- **AVAILABLE RECORDS**:
┌────────
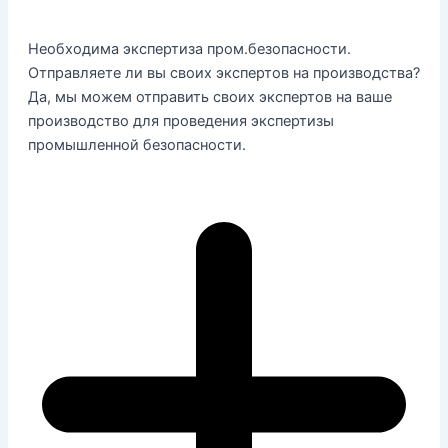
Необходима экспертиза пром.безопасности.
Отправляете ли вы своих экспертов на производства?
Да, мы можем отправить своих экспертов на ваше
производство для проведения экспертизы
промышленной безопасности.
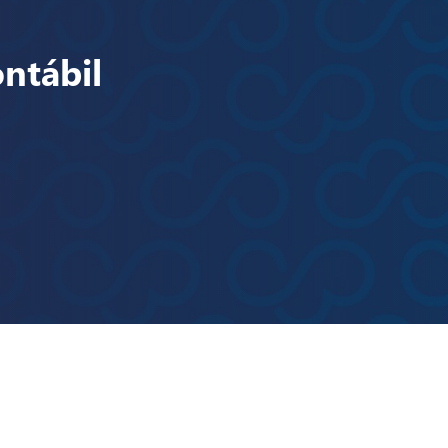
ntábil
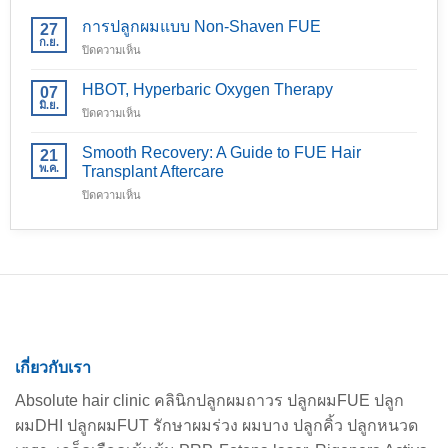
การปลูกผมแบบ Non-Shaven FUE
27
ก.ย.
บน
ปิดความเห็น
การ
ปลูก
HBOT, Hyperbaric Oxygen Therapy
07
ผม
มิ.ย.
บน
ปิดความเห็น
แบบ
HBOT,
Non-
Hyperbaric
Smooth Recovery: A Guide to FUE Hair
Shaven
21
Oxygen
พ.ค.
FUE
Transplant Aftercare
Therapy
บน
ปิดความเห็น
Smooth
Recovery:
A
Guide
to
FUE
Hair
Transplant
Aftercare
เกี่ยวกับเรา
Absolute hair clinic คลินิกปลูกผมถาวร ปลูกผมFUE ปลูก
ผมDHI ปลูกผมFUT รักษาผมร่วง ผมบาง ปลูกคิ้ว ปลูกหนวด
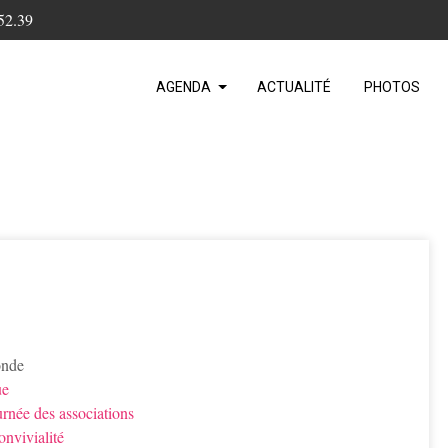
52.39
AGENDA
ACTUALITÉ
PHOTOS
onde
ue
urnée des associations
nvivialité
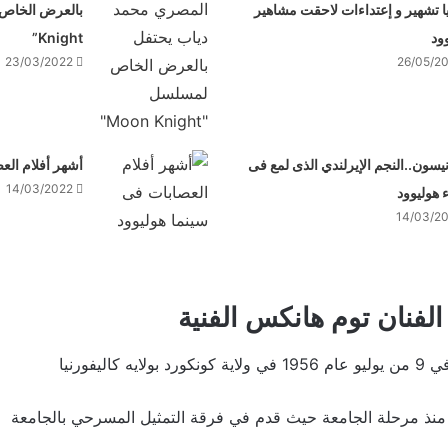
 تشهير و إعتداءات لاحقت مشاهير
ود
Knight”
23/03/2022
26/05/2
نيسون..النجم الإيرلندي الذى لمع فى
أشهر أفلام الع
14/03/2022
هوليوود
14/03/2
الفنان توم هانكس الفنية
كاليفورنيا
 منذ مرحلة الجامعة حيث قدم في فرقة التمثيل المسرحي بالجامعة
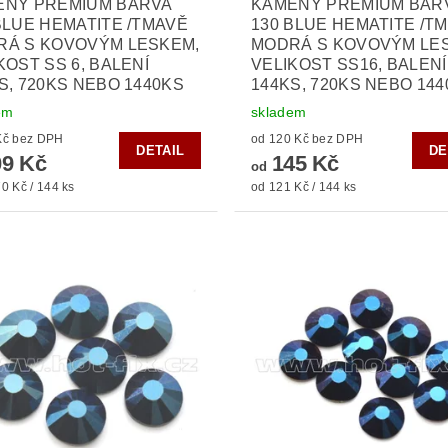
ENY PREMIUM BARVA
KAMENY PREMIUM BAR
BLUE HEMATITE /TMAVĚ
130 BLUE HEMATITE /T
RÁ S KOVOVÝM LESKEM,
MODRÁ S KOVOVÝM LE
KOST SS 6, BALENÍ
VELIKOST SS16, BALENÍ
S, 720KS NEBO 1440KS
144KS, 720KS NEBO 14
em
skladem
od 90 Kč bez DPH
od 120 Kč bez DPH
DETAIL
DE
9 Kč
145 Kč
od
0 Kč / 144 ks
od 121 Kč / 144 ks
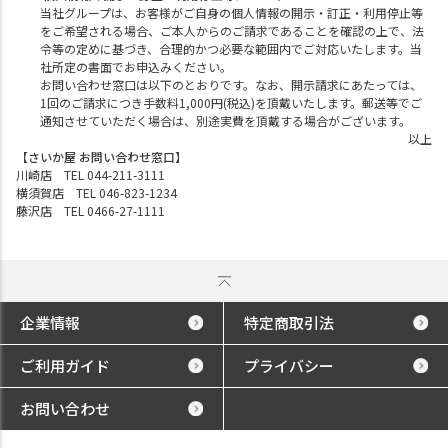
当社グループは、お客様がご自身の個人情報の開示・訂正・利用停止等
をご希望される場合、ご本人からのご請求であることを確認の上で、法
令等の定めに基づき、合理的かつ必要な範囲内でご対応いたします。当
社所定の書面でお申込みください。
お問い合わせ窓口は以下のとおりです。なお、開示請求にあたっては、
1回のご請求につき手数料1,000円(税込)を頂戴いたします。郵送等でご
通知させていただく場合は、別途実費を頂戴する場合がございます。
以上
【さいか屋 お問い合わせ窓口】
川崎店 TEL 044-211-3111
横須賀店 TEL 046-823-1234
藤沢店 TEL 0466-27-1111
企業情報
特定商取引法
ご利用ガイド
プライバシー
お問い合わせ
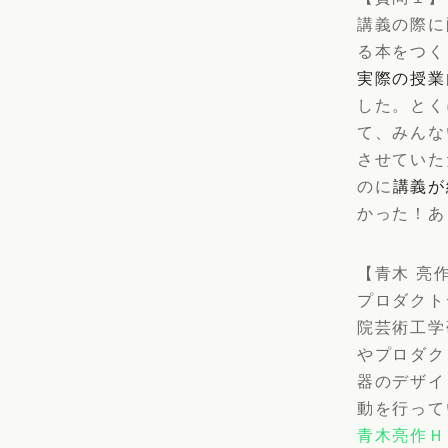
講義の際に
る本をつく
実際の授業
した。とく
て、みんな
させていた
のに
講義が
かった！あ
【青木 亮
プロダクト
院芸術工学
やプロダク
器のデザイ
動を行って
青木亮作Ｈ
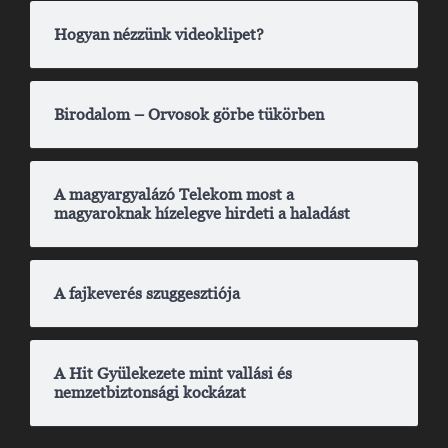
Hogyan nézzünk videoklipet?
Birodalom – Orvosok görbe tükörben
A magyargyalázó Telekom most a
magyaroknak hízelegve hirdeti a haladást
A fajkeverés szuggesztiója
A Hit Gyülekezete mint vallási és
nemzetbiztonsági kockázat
└────────
┌────────
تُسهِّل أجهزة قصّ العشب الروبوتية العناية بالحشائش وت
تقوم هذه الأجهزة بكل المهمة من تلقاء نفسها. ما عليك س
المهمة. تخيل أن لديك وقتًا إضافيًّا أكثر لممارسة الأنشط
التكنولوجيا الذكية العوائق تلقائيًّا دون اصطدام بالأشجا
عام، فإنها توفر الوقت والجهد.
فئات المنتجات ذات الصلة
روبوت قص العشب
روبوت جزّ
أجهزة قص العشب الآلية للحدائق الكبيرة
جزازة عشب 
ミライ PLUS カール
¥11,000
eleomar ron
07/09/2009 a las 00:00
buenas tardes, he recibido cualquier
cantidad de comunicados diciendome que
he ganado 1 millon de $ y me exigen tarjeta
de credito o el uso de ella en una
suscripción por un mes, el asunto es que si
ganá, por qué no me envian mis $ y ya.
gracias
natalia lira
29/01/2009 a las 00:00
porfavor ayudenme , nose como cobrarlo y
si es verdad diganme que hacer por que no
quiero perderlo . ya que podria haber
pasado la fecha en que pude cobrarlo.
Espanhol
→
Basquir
└────────
┌────────
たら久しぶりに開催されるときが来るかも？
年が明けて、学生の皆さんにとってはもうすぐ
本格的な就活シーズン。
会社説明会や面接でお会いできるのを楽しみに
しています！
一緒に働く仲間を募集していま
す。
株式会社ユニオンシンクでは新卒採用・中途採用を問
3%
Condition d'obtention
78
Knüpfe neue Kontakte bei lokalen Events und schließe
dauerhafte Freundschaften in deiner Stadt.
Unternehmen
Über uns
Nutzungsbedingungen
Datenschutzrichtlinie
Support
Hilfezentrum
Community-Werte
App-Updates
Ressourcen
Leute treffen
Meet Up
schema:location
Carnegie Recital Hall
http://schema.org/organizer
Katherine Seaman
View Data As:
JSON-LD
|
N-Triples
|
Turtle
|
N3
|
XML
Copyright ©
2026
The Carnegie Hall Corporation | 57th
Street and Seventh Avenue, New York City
└────────
- **AIM OF THE EXERCISE**:
Starting with the line that has "通知させていただく場合は、別途実費を頂戴する場合がございます。" and going on through the line that has "nemzetbiztonsági kockázat", transcribe the records above exactly, but skip the pictures.

- **YOUR SOLUTION**:
通知させていただく場合は、別途実費を頂戴する場合がございます。
以上
【さいか屋 お問い合わせ窓口】
川崎店 TEL 044-211-3111
横須賀店 TEL 046-823-1234
藤沢店 TEL 0466-27-1111
企業情報
特定商取引法
ご利用ガイド
プライバシー
お問い合わせ
講義の際に
る本をつく
実際の授業
した。とく
て、みんな
させていた
のに
講義が
かった！あ
【青木 亮
プロダクト
院芸術工学
やプロダク
器のデザイ
動を行って
青木亮作Ｈ
Hogyan nézzünk videoklipet?
Birodalom – Orvosok görbe tükörben
A magyargyalázó Telekom most a
magyaroknak hízelegve hirdeti a haladást
A fajkeverés szuggesztiója
A Hit Gyülekezete mint vallási és
nemzetbiztonsági kockázat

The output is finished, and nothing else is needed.